Find the shortest paths from the source to every other vertex in the provided graph with a weighted graph and a source vertex in the graph.
Note: There isn’t any negative edge on the shown graph.
Input: src = 0, the graph is shown below.
Output: 0 4 12 19 21 11 9 8 14
Explanation: The distance from 0 to 1 = 4.
The minimum distance from 0 to 2 = 12. 0->1->2
The minimum distance from 0 to 3 = 19. 0->1->2->3
The minimum distance from 0 to 4 = 21. 0->7->6->5->4
The minimum distance from 0 to 5 = 11. 0->7->6->5
The minimum distance from 0 to 6 = 9. 0->7->6
The minimum distance from 0 to 7 = 8. 0->7
The minimum distance from 0 to 8 = 14. 0->1->2->8 Dijkstra’s Algorithm using Adjacency Matrix :
Generating a shortest path tree (SPT) using a specified source as a root is the goal. Keep a two-set Adjacency Matrix maintained.
One set comprises vertices covered by the shortest-path tree; another set comprises vertices not yet included in that tree.
Discover a vertex in the other set (set not yet included) with a minimum distance from the source at every stage of the method.
Method:
- Track vertices included in the shortest path tree, i.e., whose minimal distance from the source is computed and finalized, by use of a set sptSet (shortest path tree set.).
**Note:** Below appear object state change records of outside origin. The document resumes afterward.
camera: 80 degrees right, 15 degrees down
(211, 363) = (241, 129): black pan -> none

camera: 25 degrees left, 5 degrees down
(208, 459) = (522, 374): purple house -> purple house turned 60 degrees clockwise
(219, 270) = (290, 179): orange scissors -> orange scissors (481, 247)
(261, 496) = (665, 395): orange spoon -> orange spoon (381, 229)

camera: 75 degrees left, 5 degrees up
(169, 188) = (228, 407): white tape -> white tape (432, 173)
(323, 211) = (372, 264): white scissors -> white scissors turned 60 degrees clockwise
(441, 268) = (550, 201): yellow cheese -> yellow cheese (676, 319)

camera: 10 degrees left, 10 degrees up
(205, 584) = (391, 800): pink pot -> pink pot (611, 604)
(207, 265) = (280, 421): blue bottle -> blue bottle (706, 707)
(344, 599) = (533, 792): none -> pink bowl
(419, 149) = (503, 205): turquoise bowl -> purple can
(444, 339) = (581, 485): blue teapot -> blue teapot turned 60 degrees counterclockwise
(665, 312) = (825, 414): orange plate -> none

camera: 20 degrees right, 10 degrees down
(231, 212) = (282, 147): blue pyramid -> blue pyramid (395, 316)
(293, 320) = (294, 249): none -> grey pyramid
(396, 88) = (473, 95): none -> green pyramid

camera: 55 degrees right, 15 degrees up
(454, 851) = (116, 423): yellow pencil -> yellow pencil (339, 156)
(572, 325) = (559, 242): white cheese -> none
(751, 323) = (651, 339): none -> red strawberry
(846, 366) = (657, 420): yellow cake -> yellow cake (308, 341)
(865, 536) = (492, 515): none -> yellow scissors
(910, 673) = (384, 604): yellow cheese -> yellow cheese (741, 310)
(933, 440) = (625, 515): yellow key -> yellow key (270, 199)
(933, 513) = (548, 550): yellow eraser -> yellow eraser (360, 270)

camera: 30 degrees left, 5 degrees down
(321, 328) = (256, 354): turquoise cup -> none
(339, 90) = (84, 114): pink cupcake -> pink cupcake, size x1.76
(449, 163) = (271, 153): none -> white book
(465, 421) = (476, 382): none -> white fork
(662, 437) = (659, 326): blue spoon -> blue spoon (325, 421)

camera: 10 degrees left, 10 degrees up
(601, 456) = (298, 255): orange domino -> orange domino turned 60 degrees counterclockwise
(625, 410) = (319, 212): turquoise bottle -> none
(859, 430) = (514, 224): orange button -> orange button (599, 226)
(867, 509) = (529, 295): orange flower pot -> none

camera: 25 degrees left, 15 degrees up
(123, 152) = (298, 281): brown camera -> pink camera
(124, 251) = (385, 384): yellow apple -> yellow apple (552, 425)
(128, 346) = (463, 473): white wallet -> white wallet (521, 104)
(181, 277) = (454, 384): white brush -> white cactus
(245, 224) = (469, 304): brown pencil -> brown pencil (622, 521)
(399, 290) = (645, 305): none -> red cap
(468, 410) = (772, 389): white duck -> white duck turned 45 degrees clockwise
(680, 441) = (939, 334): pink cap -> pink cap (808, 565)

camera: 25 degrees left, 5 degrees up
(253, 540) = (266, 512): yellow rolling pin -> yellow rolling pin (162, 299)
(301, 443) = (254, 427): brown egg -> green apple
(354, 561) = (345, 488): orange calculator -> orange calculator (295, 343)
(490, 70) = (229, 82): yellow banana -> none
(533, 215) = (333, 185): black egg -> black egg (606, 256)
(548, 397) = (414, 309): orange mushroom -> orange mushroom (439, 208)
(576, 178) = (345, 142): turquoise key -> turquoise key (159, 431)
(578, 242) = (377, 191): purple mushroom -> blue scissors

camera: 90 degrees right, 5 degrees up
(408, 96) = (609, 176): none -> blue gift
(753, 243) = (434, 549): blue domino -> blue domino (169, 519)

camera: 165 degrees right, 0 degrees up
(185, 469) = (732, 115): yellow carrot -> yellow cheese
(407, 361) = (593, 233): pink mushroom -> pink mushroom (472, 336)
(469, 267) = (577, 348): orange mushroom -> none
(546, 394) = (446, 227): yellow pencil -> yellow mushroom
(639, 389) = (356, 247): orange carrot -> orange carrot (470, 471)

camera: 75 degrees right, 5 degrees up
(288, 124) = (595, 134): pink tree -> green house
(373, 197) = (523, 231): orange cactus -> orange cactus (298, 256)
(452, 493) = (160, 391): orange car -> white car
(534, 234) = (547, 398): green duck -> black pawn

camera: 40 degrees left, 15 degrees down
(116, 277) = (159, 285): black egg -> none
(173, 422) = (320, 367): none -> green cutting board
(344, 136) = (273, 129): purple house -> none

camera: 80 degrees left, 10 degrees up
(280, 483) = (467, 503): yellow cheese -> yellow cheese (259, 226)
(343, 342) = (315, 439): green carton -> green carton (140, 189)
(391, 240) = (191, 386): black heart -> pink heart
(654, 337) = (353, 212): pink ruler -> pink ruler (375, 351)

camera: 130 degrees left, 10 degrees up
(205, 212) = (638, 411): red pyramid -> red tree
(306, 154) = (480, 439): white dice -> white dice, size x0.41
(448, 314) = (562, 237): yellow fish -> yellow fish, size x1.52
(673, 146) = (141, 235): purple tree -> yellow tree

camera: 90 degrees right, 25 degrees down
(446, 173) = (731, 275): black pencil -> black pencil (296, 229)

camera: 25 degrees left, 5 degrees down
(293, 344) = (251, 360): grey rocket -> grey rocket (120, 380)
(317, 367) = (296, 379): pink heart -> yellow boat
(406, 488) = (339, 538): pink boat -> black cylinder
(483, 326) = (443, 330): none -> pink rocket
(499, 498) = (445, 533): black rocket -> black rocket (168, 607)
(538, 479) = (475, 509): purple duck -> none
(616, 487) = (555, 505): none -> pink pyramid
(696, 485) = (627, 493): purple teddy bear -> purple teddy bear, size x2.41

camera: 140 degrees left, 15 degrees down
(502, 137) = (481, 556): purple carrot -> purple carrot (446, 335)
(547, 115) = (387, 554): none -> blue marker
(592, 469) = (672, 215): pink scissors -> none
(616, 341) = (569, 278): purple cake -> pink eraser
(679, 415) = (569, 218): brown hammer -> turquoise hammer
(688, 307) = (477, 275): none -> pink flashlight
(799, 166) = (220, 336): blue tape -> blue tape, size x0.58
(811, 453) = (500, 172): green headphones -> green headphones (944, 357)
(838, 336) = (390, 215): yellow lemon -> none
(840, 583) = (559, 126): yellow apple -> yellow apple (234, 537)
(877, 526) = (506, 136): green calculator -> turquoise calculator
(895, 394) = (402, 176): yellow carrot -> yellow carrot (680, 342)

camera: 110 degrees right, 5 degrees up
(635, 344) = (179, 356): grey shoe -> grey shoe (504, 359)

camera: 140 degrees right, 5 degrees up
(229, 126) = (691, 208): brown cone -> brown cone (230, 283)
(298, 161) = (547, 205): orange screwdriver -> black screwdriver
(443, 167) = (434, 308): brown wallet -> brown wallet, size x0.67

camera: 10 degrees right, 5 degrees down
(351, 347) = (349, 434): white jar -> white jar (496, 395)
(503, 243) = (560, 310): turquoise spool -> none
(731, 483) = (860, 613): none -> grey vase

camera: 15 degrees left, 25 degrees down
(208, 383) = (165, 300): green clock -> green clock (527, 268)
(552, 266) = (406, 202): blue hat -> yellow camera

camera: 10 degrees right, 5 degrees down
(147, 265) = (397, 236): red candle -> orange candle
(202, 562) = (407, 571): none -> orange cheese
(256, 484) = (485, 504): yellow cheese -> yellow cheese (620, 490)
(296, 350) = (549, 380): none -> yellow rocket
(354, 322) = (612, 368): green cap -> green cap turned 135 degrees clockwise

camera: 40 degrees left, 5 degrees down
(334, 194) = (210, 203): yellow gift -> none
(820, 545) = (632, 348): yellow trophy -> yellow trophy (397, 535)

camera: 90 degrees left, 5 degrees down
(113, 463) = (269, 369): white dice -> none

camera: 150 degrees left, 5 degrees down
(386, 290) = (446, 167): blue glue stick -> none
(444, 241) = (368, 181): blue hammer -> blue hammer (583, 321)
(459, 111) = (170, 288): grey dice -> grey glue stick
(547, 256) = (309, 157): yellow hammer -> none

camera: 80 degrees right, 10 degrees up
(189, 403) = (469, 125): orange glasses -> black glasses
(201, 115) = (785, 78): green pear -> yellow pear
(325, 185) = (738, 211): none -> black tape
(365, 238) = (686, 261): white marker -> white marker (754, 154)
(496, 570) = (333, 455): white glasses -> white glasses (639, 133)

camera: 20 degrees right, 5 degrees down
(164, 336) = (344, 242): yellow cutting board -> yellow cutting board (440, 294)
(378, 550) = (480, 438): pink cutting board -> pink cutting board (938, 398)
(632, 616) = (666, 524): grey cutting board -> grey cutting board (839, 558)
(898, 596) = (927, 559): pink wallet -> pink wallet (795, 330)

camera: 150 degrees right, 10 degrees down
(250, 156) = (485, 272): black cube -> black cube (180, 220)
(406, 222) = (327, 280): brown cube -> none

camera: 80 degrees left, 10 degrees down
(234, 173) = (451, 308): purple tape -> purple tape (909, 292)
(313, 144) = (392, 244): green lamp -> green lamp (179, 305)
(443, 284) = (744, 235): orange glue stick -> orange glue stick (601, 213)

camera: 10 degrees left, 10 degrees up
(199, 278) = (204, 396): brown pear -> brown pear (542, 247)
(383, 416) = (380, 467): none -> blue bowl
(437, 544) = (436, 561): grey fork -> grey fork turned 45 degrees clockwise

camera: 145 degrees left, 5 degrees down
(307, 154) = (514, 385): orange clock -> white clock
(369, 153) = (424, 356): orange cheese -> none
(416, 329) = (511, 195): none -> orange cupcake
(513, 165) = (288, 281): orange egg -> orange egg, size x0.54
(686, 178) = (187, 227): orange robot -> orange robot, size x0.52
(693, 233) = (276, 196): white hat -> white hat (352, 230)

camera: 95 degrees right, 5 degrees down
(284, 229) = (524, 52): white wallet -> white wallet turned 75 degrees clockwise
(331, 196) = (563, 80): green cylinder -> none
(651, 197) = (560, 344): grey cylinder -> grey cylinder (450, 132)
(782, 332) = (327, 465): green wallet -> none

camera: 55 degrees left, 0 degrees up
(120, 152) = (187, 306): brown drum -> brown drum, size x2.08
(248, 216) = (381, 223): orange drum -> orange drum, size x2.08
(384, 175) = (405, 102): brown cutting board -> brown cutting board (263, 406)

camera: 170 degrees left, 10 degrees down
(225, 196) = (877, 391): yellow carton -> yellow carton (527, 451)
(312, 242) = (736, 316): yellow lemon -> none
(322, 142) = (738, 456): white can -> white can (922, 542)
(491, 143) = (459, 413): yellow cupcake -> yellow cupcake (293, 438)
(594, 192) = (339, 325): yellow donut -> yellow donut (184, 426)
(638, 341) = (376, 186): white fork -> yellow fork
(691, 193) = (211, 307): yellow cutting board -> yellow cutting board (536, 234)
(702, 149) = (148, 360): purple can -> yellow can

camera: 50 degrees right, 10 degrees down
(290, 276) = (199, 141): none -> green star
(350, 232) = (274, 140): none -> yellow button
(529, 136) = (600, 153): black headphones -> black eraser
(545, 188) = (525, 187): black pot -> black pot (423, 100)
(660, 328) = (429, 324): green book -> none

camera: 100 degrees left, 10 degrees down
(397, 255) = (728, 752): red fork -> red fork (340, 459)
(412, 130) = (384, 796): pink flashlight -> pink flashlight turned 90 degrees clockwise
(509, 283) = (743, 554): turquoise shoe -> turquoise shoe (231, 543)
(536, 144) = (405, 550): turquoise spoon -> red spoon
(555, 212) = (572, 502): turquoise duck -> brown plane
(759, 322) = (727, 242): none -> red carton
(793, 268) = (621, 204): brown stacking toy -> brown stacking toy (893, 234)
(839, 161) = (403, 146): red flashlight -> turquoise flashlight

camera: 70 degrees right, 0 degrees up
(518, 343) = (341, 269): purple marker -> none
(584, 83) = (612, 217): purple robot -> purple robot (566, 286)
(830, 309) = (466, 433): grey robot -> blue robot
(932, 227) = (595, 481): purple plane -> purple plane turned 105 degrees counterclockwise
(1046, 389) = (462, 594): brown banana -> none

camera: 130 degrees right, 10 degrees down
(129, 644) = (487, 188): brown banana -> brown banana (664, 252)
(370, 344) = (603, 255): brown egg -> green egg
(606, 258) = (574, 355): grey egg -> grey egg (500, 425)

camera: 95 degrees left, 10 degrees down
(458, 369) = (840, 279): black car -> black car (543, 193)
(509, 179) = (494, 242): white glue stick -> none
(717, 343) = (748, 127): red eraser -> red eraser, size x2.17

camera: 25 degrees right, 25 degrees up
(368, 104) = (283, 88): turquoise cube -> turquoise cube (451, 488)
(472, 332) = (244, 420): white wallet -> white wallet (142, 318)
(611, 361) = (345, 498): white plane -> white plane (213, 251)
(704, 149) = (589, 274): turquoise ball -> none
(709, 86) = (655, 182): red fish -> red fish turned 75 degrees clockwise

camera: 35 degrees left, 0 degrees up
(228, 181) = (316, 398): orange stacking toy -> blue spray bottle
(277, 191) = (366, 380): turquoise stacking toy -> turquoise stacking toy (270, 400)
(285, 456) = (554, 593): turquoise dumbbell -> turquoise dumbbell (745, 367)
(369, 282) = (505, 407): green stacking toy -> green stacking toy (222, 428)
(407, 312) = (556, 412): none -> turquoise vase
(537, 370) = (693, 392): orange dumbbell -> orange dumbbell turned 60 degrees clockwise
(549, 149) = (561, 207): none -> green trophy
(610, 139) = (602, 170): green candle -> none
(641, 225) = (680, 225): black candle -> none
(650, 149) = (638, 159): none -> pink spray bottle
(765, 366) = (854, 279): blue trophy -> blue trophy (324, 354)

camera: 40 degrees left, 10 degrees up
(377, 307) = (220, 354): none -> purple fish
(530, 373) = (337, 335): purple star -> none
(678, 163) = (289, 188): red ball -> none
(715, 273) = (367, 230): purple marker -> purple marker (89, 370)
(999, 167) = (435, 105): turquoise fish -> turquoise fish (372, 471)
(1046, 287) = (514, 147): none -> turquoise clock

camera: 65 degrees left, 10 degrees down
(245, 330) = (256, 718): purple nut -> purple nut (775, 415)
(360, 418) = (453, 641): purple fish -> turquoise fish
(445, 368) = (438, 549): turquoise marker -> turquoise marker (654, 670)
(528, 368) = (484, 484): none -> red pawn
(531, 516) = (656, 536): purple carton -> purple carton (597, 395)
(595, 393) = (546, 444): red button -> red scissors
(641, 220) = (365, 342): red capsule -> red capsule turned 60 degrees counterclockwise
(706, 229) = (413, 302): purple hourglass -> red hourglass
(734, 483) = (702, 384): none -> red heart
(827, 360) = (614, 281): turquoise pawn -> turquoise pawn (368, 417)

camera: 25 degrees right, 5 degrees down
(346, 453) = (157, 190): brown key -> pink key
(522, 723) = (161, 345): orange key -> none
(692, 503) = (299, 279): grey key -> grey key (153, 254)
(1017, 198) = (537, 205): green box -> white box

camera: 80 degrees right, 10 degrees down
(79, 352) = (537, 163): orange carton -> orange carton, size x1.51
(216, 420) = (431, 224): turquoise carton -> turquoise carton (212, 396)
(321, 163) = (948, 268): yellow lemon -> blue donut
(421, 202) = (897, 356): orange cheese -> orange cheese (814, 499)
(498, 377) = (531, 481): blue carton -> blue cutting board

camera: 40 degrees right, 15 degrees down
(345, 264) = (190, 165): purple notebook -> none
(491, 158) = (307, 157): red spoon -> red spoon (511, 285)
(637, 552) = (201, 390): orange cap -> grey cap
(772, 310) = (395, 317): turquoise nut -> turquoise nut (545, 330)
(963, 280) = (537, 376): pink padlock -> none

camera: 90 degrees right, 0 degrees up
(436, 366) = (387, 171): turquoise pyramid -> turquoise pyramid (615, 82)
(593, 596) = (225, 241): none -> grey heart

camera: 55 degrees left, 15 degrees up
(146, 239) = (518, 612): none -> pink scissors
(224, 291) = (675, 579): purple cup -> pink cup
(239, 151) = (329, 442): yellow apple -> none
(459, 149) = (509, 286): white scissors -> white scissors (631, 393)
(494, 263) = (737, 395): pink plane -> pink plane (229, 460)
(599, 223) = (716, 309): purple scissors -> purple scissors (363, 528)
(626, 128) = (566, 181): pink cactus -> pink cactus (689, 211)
This set starts off empty.
- Give every verticle in the input graph a distance value. Start all distances as INFINITE. Set the distance value for the source vertex to 0 so it is chosen first.
- Even if sptSet excludes all vertices
- Choose a vertex u with a minimum distance value not found in sptSet.
- Add u to spptSet.
- Update then the distance value of every adjacent vertex of u.
- Go over all nearby vertices iteratively to update the distance values.
- Update the distance value of each neighboring vertex v if the total of the weight of edge u-v and u’s distance value from the source is less than v’s distance value.
- Note: The set of vertices contained in SPT is shown by a boolean array sptSet[]. Should a value sptSet[v] be true, vertex v is incorporated in SPT; otherwise, not. All vertices’ shortest distance values are kept in array dist[].
Notes:
Though it computes the shortest distance, the code does not compute the path information. Create a parent array, update it when distance changed, then display the shortest path from source to several vertices from that parent array.
The period The complexity of the application is O(V 2 ). Using a binary heap will assist one to decrease the input graph represented using adjacency list to O(E * log V). For further information, kindly consult Dijkstra’s Algorithm for Adjacent List Representation.
Graphs having negative weight cycles cannot benefit from Dijkstra’s algorithm.
Why Dijkstra’s Algorithms fails for the Graphs with negative edges?
Negative weights problematic since Dijkstra’s algorithm supposes that once a node included to the list of visited nodes, its distance completed and will not vary. Negative weights, however, can cause this assumption to produce erroneous findings.
A is the source node in the above graph; among the edges A to B and A to C, A to B has the smaller weight and Dijkstra assigns the shortest distance of B as 2; yet, because of existence of a negative edge from C to B, the actual shortest distance reduces to 1 which Dijkstra misses to discover.
Dijkstra’s Algorithm using Adjacency List in O(E logV):
Heap (or priority queue) always advised to be used for Dijkstra’s method since the necessary actions (extract minimum and decrease key) fit with the speciality of the heap (or priority queue). The issue is, though, that priority_queue does not handle the decreasing key. Instead of updating a key to fix this, enter one additional duplicate of it. We thus let the priority queue to contain several instances of the same vertex. This method has below main characteristics and does not call for reducing important processes.
We add one more instance of a vertex in priority_queue if the distance of a vertex decreases. We just examine the instance with least distance and overlook other instances even in cases of several occurrences.
O(logE) is the same as O(logV) hence the time complexity stays O(E * LogV). At most O(E) vertices will be in the priority queue.
O(E * logV) where E is the number of edges and V is the number of vertices determines time complexity.
O(V) auxiliary space
Google maps shows shortest distance between source and destination by means of Dijkstra’s Algorithm.
Dijkstra’s technique lays the foundation for several routing systems like OSPF (Open Shortest Path First) and IS-IS (Intermediate System to Intermediate System) in computer networking.
The Dijkstra’s algorithm applied in traffic management systems and transportation to maximize traffic flow, reduce congestion, and create the most effective vehicle routes.
Dijkstra’s method helps airlines create fly routes that cut travel time and fuel use.
Electronic design automation uses Dijkstra’s algorithm to route connections on very-large-scale integration (VLSI) chips and integrated circuits.